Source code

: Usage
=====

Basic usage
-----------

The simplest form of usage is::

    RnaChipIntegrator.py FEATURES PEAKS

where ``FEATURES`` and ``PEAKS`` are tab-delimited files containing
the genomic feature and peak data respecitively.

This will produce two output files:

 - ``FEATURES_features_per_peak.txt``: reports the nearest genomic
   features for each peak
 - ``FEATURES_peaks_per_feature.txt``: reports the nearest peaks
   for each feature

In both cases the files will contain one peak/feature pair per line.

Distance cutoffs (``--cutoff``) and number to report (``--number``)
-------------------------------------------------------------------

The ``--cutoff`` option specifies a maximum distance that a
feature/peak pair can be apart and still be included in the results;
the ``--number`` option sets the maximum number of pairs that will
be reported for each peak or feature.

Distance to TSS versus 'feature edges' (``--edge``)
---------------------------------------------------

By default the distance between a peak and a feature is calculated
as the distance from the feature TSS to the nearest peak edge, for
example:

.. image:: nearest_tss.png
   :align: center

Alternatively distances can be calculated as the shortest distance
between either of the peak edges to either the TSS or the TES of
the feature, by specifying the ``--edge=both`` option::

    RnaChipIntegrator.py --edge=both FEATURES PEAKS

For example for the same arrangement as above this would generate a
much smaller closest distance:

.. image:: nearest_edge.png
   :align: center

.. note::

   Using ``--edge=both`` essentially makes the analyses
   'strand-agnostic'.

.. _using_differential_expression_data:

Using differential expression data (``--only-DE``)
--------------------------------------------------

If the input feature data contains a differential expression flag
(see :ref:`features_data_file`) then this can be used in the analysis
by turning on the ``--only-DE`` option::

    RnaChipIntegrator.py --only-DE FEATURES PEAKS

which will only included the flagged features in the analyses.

────────────────────────────────────────

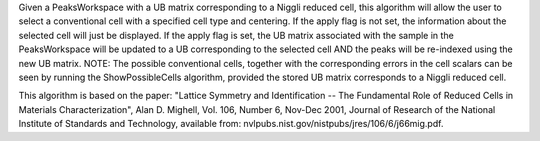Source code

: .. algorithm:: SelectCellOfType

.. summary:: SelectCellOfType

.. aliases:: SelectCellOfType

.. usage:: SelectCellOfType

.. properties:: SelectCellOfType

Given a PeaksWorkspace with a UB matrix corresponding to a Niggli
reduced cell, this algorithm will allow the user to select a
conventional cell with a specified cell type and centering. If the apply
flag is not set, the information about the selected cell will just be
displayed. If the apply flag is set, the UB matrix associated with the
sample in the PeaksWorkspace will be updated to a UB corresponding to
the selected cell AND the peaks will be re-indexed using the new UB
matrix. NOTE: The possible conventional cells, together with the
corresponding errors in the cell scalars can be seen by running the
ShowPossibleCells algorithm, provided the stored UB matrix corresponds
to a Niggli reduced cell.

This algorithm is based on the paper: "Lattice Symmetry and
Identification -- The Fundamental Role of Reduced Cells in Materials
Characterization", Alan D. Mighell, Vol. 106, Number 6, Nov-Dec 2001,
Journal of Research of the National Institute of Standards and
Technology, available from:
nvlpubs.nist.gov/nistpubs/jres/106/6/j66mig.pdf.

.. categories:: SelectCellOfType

────────────────────────────────────────

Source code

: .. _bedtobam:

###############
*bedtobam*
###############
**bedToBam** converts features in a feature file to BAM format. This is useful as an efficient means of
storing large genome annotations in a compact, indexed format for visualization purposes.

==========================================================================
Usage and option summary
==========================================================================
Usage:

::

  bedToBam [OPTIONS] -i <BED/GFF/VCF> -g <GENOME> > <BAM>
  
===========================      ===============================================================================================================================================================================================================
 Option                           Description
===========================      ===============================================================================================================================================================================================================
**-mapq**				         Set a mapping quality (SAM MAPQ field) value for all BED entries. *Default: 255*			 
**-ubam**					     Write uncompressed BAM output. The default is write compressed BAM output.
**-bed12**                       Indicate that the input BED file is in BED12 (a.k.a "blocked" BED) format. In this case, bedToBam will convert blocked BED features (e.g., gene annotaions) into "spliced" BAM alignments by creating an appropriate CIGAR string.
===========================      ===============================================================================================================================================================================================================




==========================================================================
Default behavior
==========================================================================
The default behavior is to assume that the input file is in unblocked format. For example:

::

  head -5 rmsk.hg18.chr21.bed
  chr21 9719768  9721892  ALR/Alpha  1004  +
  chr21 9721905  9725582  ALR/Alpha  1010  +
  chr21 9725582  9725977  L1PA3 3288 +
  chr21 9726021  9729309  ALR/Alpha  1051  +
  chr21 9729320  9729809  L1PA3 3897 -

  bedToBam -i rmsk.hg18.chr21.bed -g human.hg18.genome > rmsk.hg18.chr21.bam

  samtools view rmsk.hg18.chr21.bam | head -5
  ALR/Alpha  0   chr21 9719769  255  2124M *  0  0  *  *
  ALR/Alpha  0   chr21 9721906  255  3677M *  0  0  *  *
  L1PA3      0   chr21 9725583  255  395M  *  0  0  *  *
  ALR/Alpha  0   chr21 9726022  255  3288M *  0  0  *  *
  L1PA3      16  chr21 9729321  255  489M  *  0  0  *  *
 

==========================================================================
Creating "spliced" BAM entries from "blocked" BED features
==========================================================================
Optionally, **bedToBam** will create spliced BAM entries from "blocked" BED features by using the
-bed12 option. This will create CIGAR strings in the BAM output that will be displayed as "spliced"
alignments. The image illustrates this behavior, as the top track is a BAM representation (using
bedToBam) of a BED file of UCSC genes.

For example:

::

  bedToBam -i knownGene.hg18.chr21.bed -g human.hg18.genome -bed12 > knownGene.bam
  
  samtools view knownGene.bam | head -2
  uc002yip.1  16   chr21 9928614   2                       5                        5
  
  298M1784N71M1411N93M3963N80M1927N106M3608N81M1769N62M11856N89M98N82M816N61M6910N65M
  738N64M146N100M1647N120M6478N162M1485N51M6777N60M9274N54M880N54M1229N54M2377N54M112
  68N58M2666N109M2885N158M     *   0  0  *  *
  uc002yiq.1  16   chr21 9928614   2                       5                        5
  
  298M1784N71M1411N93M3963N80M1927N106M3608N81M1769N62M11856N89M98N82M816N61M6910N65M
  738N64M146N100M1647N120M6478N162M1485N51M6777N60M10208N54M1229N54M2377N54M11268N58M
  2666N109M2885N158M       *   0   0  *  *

────────────────────────────────────────

- _About this exercise_:
Where does the string "input" occur in the data above? Copy every line that holds it.

- _Your response_:
If the input feature data contains a differential expression flag
**-bed12**                       Indicate that the input BED file is in BED12 (a.k.a "blocked" BED) format. In this case, bedToBam will convert blocked BED features (e.g., gene annotaions) into "spliced" BAM alignments by creating an appropriate CIGAR string.
The default behavior is to assume that the input file is in unblocked format. For example:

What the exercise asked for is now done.